In the complaint, the Indiana patent lawyer for Plaintiffs listed the following counts:

• Count I: Infringement of U.S. Patent No. 8,404,703
• Count II: Declaratory Judgment of Infringement of U.S. Patent No. 8,404,703
• Count III: Infringement of U.S. Patent No. 8,569,325
• Count IV: Declaratory Judgment of Infringement of U.S. Patent No. 8,569,325

Plaintiffs ask the court for judgment:

A. That Defendants, either individually or collectively, have infringed or will infringe, after the Par ANDA is approved, one or more claims of the ‘703 patent;
B. That Defendants, either individually or collectively, have infringed or will infringe, after the Par ANDA is approved, one or more claims of the ‘325 patent;
C. That, pursuant to 35 U.S.C. § 271(e)(4)(B), Par and Par Pharmaceutical Companies be permanently enjoined from making, using, selling or offering to sell either or both of the Par Products within the United States, or importing either or both of the Par Products into the United States prior to the expiration of the ‘703 and ‘325 patents;
D. That, pursuant to 35 U.S.C. § 271(e)(4)(A), the effective date of any approval of the Par ANDA under § 505(j) of the Federal Food, Drug and Cosmetic Act (21 U.S.C. § 355(j)) shall not be earlier than the latest of the expiration dates of the ‘703 and ‘325 patents, including any extensions;
E. A judgment declaring that the ‘703 patent remains valid and enforceable;
F. A judgment declaring that the ‘325 patent remains valid and enforceable;
G. If either Par or Par Pharmaceutical Companies commercially makes, uses, sells or offers to sell either or both of the Par Products within the United States, or imports either or both of the Par Products into the United States, prior to the expiration of either of the ‘703 and ‘325 patents, including any extensions, that Plaintiffs will be awarded monetary damages for those infringing acts to the fullest extent allowed by law and be awarded prejudgment interest based on those monetary damages;
H. That this case be deemed exceptional under 35 U.S.C. § 285; and
I. That Plaintiffs be awarded reasonable attorney’s fees, costs and expenses.

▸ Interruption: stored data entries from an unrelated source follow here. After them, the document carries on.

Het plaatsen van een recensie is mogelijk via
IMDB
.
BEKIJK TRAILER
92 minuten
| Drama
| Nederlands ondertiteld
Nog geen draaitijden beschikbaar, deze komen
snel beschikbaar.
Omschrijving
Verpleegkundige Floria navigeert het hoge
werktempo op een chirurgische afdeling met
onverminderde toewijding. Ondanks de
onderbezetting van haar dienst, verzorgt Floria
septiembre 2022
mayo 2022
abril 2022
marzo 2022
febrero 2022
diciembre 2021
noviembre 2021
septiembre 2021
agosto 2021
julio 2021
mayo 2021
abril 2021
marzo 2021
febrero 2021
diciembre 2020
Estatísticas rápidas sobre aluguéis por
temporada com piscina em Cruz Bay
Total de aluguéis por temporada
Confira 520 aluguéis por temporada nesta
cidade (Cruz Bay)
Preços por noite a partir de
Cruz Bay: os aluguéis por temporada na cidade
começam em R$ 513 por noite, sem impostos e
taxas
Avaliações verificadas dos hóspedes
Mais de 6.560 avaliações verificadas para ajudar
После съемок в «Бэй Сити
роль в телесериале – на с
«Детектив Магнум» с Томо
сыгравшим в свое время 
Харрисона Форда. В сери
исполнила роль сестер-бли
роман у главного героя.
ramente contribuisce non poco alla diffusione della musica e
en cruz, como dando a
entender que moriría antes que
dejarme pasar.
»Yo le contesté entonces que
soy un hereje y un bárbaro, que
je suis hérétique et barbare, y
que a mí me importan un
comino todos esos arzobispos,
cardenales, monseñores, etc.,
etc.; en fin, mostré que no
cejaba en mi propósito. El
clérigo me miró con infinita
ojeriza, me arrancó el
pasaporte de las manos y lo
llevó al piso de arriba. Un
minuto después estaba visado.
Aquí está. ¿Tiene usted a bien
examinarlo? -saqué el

Practice Tip: Lilly is not an infrequent litigant. This may be in part due to the fact that the company is facing a significant patent cliff. Its patent for a former top product, the antipsychotic Zyprexa – which once generated $5 billion in annual revenues – expired in 2011. Its top-selling drug of 2013, the antidepressant Cymbalta, lost patent protection last year. The patent on blockbuster Evista, a drug for breast cancer and osteoporosis, will expire this March.

The suit was filed by Jan M. Carroll of Barnes & Thornburg LLP. The case was assigned to District Judge Sarah Evans Barker and Magistrate Judge Timothy A. Baker in the Southern District of Indiana and assigned Case No. 1:14-cv-00109-SEB-TAB.